What was advertised in a colonial American newspaper 250 years ago today?

Nov 1 - 11:1:1768 South-Carolina Gazette and Country Journal Page 1
South-Carolina Gazette and Country Journal (November 1, 1768).

“Offers his Attendance gratis, to every Person in Charles-Town, whose Circumstances or Situation demand it.”

When T. Lowder arrived in Charleston and established his own medical practice in 1768, he placed an advertisement to introduce himself to the residents of the city and its environs. Like many other physicians who placed newspaper advertisements in the eighteenth century, Lowder first provided his credentials to potential clients who might avail themselves of his services. He indicated that he had worked as “MIDWIFE and APOTHECARY, to St. Peter’s Hospital” in Bristol. Furthermore, he reported that “he has for some Years been largely engaged in” the “Practice of Midwifery.” Although he did not provide the particulars, Lowder stated that he had received “a regular, physical Education.” He hoped that prospective clients would consider it, in combination with “a considerable Degree of Experience,” as “sufficient Qualifications.” He also pledged to exert the “utmost Assiduity” in attending to his patients. As a newcomer to the city, Lowder did not enjoy a local reputation. Until he could establish that he was not “deficient” as a midwife and apothecary, he relied on his credentials to promote his services to prospective clients who otherwise knew little else about him.
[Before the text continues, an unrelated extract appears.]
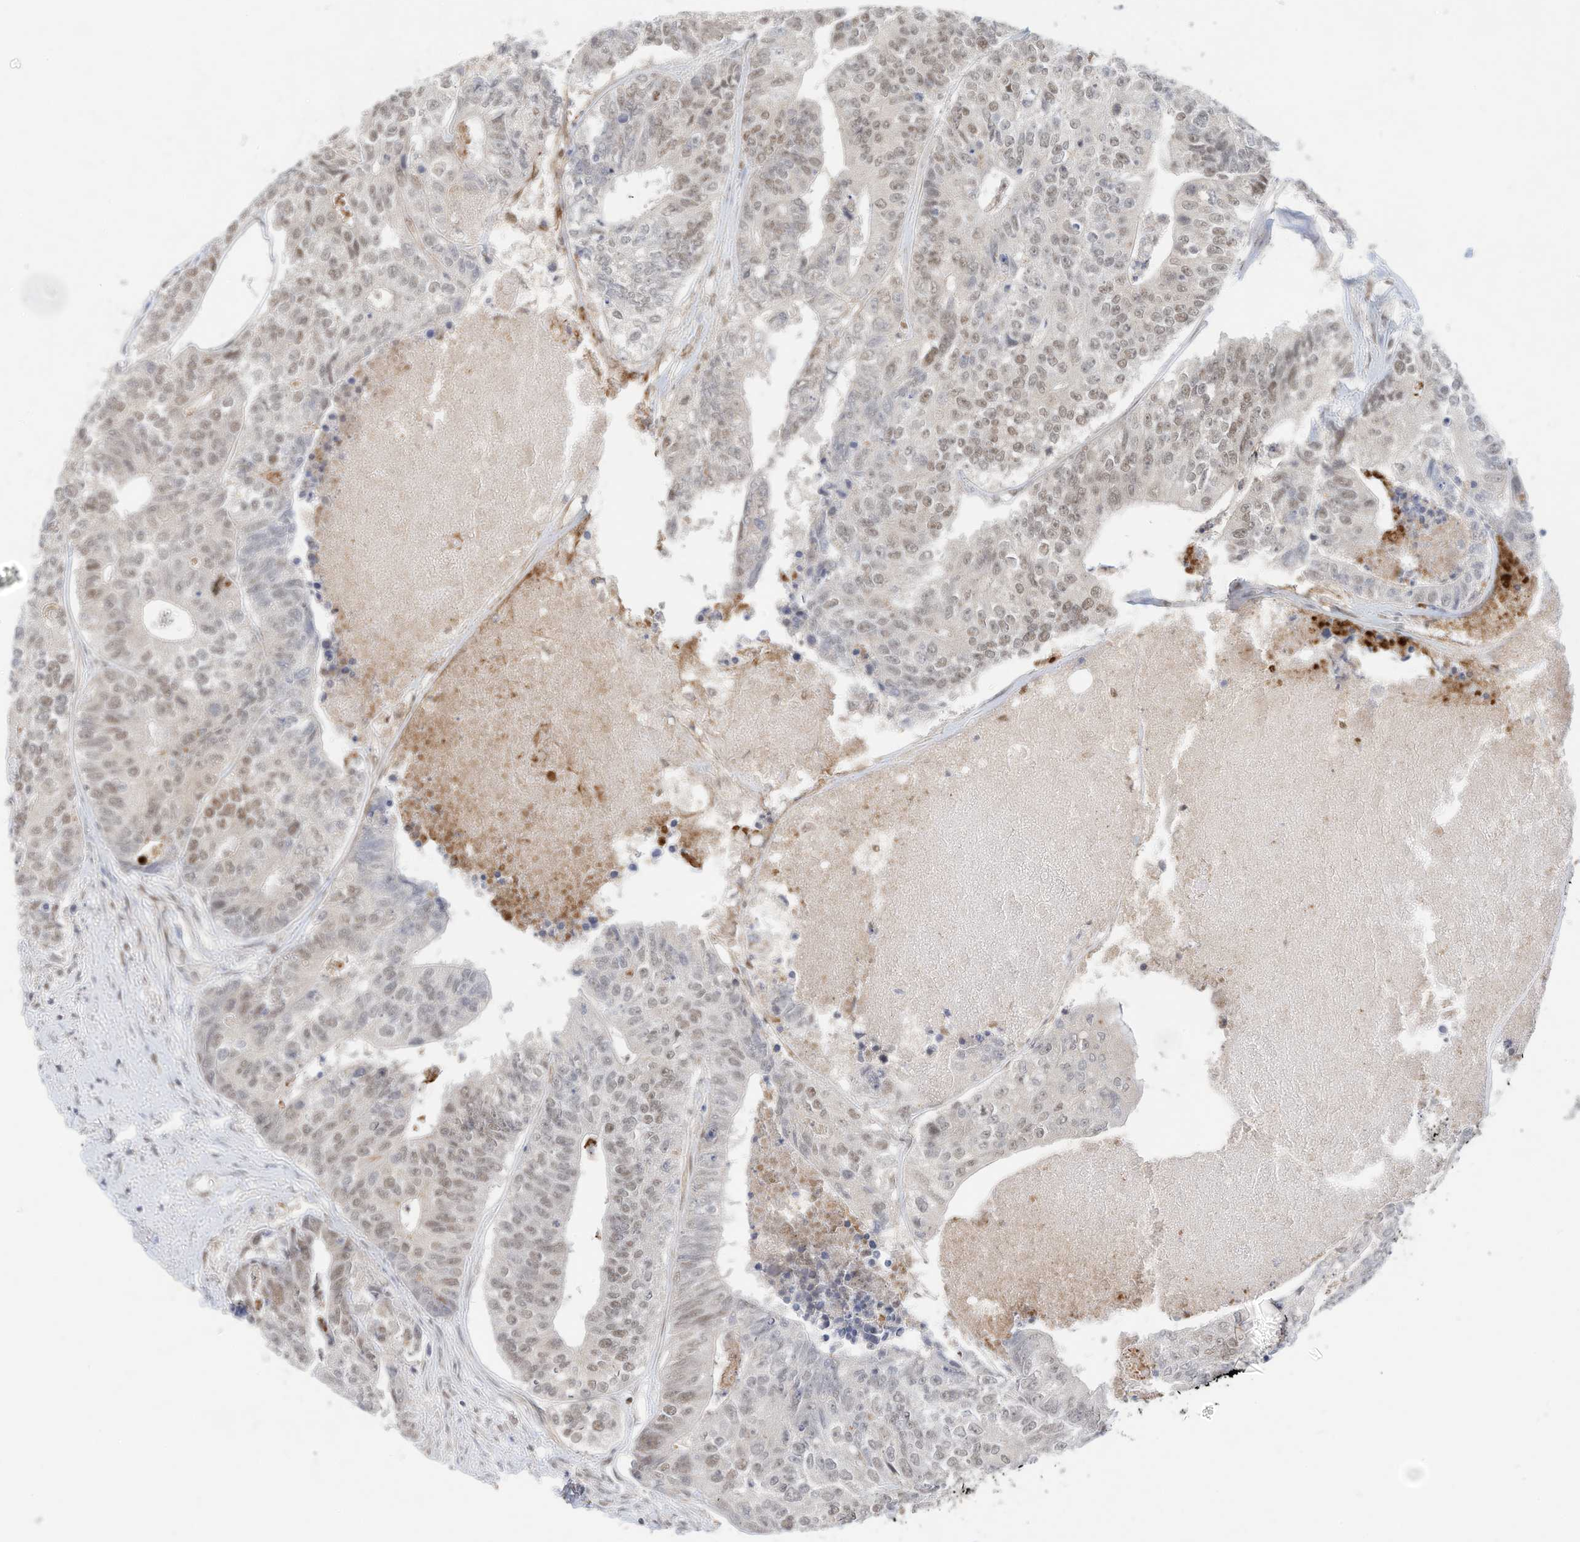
{"staining": {"intensity": "moderate", "quantity": "<25%", "location": "nuclear"}, "tissue": "colorectal cancer", "cell_type": "Tumor cells", "image_type": "cancer", "snomed": [{"axis": "morphology", "description": "Adenocarcinoma, NOS"}, {"axis": "topography", "description": "Colon"}], "caption": "Moderate nuclear protein expression is identified in approximately <25% of tumor cells in adenocarcinoma (colorectal).", "gene": "OGT", "patient": {"sex": "female", "age": 67}}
To aid in establishing his reputation in the busy port, Lowder “offers his Attendance gratis, to every Person in Charles-Town, whose Circumstances or Situation demand it.” To that end, he reserved three hours each afternoon for consulting with “The Poor” at his office on Church Street. Offering “Advice in all Cases” provided an opportunity to work with local patients who could then testify to his skill and care. Lowder likely hoped that demonstrating his competence in cases that he attended without charge would yield additional clients from among the ranks of residents who could afford to pay his fees. Providing free medical advice to the poor also attested to his character, further enhancing the public relations campaign Lowder launched in an advertisement introducing himself to colonists in Charleston. In case his credentials were not enough to attract clients, his altruism might attract the attention necessary for the newcomer to sustain his practice.